- A worker at a textile factory in Jiujiang, Jiangxi province.
- Zuma Press
China’s economy slowed down a fraction in the third quarter of the year. If you believe the figures, that is.
It was the usual script: an undignified scramble for handouts at the news conference, a number just a whisker above expectations and a bounce in the local stock market (which came just before the data was announced at 10 o’clock – surely no one would be unscrupulous enough to break the embargo?).
But the bigger question of whether these figures represent reality—or whether they have benefited from a vigorous rubbing by the restless fingers of Communist bureaucrats—is harder to answer.
The economy grew 7.3% year-on-year in the third quarter, on official figures – not a bad performance by most standards, but China’s softest since the swamps of the 2009 financial crisis.
That makes the leadership all but certain to miss its 7.5% growth target for the year – though ministers have repeatedly said the target is an approximate one and missing it by a fraction of 1% is no disaster.
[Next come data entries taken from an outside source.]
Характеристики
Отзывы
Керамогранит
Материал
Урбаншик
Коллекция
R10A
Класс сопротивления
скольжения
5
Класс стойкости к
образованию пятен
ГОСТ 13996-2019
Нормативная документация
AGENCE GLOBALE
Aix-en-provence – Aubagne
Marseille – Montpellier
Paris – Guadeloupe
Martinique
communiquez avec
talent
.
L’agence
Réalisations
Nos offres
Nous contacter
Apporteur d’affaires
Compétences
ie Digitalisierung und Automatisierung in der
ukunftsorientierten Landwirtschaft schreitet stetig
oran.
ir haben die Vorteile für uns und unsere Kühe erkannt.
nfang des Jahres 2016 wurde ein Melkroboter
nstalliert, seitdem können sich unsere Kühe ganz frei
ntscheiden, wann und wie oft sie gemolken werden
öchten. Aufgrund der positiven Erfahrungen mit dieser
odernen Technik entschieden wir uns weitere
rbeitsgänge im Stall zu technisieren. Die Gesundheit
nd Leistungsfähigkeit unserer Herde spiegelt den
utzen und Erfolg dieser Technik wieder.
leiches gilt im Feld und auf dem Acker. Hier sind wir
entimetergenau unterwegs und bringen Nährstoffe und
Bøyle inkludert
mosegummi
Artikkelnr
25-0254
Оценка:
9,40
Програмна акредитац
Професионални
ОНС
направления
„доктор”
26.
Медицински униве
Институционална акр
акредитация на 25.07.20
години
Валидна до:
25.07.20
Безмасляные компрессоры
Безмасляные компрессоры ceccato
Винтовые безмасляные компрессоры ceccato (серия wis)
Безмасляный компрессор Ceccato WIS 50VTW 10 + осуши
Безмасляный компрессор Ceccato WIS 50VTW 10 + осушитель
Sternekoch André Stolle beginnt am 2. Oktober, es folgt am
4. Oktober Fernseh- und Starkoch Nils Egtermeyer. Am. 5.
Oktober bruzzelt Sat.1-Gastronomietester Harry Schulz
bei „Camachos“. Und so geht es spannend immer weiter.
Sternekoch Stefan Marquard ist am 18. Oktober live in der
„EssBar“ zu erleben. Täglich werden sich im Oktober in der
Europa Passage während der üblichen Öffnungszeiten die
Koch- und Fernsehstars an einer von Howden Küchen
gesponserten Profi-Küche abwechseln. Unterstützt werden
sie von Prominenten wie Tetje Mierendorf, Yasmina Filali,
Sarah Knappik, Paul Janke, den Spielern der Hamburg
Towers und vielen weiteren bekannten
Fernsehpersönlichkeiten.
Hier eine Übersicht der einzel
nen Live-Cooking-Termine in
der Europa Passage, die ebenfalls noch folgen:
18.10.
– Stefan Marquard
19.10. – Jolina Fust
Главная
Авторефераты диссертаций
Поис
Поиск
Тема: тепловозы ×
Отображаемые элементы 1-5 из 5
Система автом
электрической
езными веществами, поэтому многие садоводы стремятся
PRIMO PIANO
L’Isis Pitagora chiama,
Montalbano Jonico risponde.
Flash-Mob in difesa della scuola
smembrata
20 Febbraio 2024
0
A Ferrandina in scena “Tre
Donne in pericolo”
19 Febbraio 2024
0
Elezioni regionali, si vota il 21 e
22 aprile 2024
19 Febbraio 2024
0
But the target, a focus of market attention around the world, still represents a powerful incentive to sweeten the numbers. So too do the systems of promotion for officials: When superiors assess their performance, economic growth is at the top of the list.
“GDP-motivated local officials sometimes fabricate the data for their own purposes, for political incentives,” said Harry Wu, an economist at Hitotsubashi University in Japan who also works with the U.S.-based Conference Board and has made a name for himself as a skeptic of China’s official data.
“At the national level we can assume they’ve tried to squeeze out the water, but how they do it or to what extent is never made transparent. It’s not so scientific.”
Mr. Wu also thinks some of the statistics bureau’s unmeasured assumptions, for example about productivity, aren’t realistic. “I believe the official data have huge problems.”
Based on low-profile data on production of individual goods, which he believes are more reliable, Mr. Wu has constructed his own alternative estimates for China’s gross domestic product. They follow the official figures pretty closely most of the time but dive at times of crisis, like the financial fowl-ups of 1998 and 2009 and most recently in 2012, when China’s lavish stimulus program started to trigger worries about bad loans. That, he thinks, is a clear sign of intentional manipulation.
Not all academics buy the idea that China’s statisticians are systematically lying about the economy. Playing Holmes to Mr. Wu’s Moriarty is Carsten Holz at Hong Kong University of Science and Technology, who is skeptical of the skeptics.
“My gut feeling is the [National Bureau of Statistics] does not lie much,” he said. “They fudge things at the margin, but they can’t cheat on a large scale.”
China’s National Bureau of Statistics has promised to come down hard on companies that report sweetened figures, issuing a consultation on new rules earlier this month.
But it will take more transparency from the government itself to quell the lingering feeling that where China’s economy is concerned, even the fudge is watered down.